The Great Resignation: 1 in 5 workers in the Netherlands changed jobs in 2022
UWV: 1,5 million people in the Netherlands switched jobs last year
The Great Resignation, also known as the Big Quit or the Great Reshuffle, is an economic trend in which a high number of employees choose to quit their jobs. Recent figures published by the Employee Insurance Agency (UWV) reveal that this trend can also be observed in the Netherlands, as almost 1,5 million people - or one in five workers - decided to resign and look for something new in 2022.
According to the UWV, between the second and third quarters of 2022, 404.000 people changed jobs, “a quarter more than just before the pandemic.” Over the past decade, “the number of job changes [in the Netherlands] has doubled.”
Overall, workers with flexible employment contracts were more likely to make a switch.
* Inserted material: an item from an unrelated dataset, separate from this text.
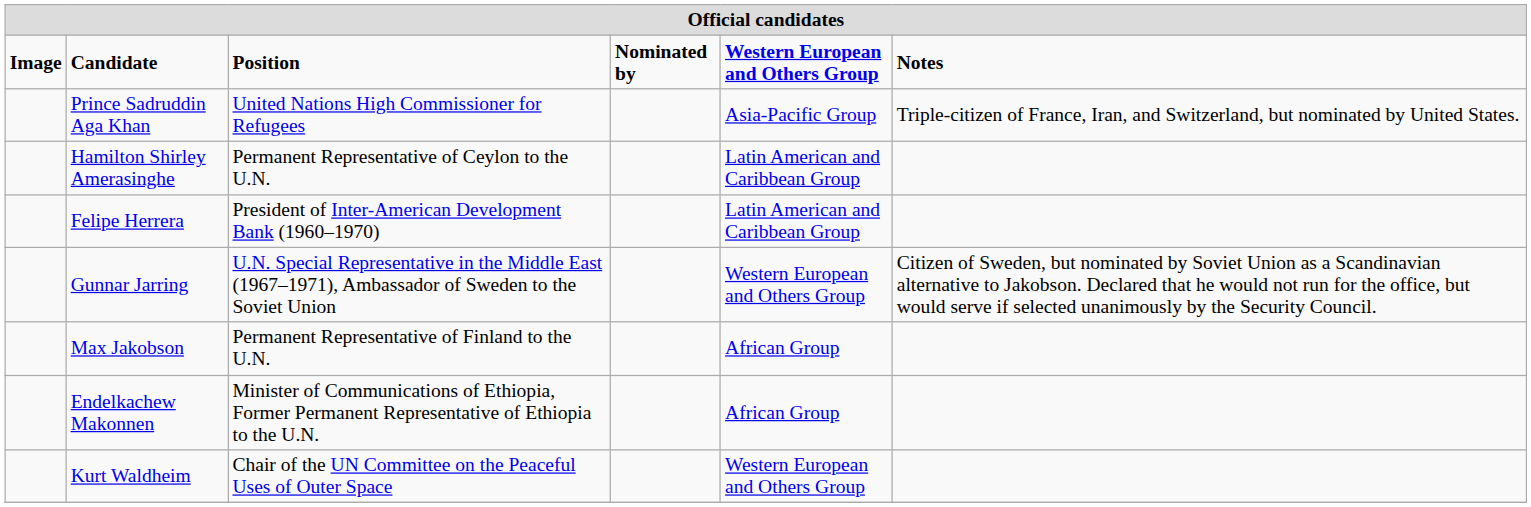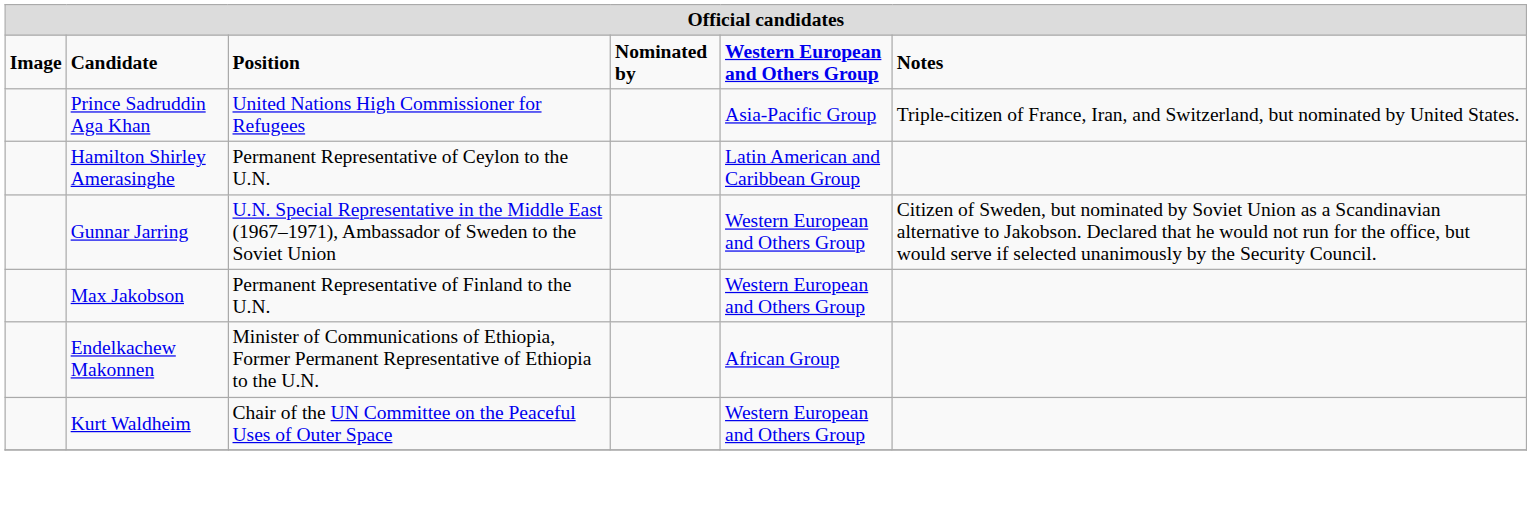- row: Felipe Herrera | President of Inter-American Development Bank (1960–1970) | Latin American and Caribbean Group
Max Jakobson | column 5: African Group -> Western European and Others Group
The Netherlands also saw a significant increase in the number of people opting for self-employment: in the past two years, the total number of self-employed people has increased by 14 percent, with the largest increases taking place in the healthcare, technical and ICT sectors.
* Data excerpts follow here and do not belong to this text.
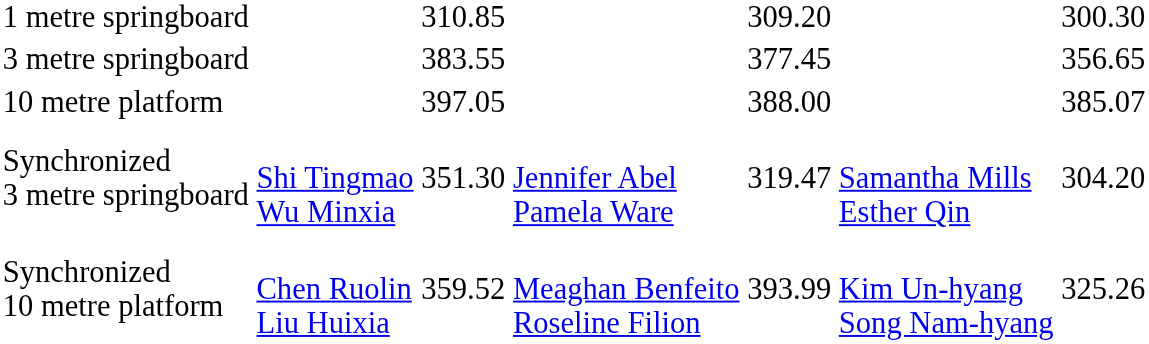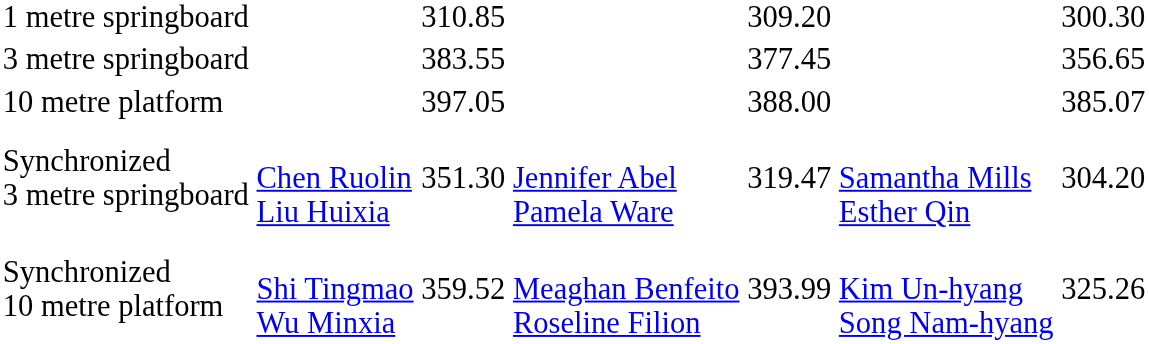Synchronized 3 metre springboard | column 2: Shi Tingmao Wu Minxia -> Chen Ruolin Liu Huixia
Synchronized 10 metre platform | column 2: Chen Ruolin Liu Huixia -> Shi Tingmao Wu Minxia
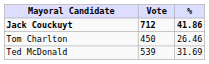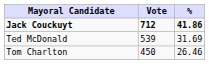rows swapped: Ted McDonald <-> Tom Charlton
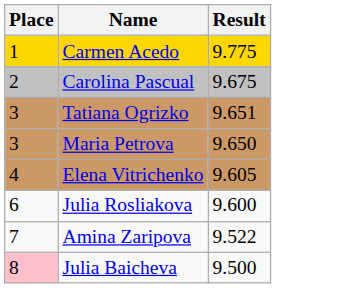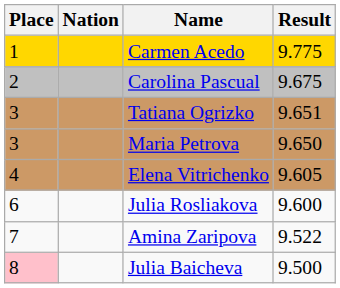+ column: Nation
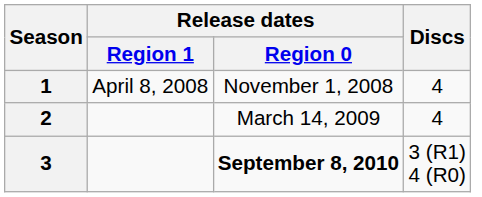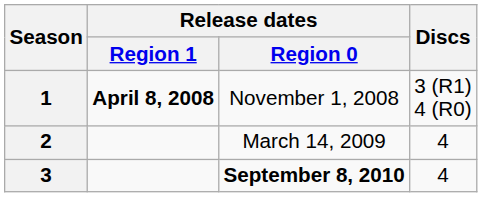1 | Release dates / Region 1: normal -> bold
1 | Discs: 4 -> 3 (R1) 4 (R0)
3 | Discs: 3 (R1) 4 (R0) -> 4
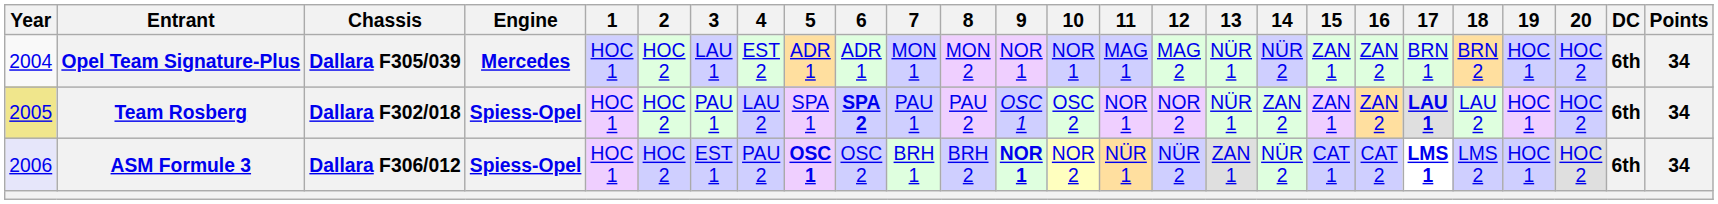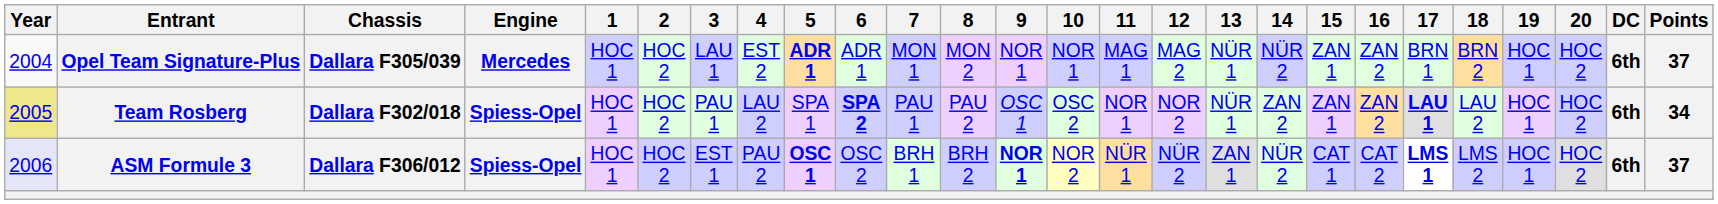Opel Team Signature-Plus | 5: normal -> bold
Opel Team Signature-Plus | Points: 34 -> 37
ASM Formule 3 | Points: 34 -> 37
Dutch workers looking for higher salaries and better conditions
In a statement published by the UWV, international labour market advisor Michel van Smoorenburg explains that this wave of resignations could also be observed in countries like the US - which, like the Netherlands, is suffering from a severe shortage of workers after the coronavirus pandemic.
While American workers were generally on the hunt for new jobs in order to improve their work-life balance, Van Smoorenburg says the motivation for career changes in the Netherlands was slightly different: “We are champions of part-time work and there is no country in Europe where people work from home so often. In the Netherlands, the explanation for the many job changes is therefore mainly due to the increased tightness on the labour market.”
While looking for new work can be risky, the recent staff shortages observed across various industries in the Netherlands meant workers could be more secure in their decision to quit their jobs. “In a tight labour market, employees change jobs more quickly,” Van Smoorenburg explains. “Employees review their own job and then weigh the pros and cons of switching. A possible higher wage, more development opportunities or more favourable other employment conditions play a role in this.”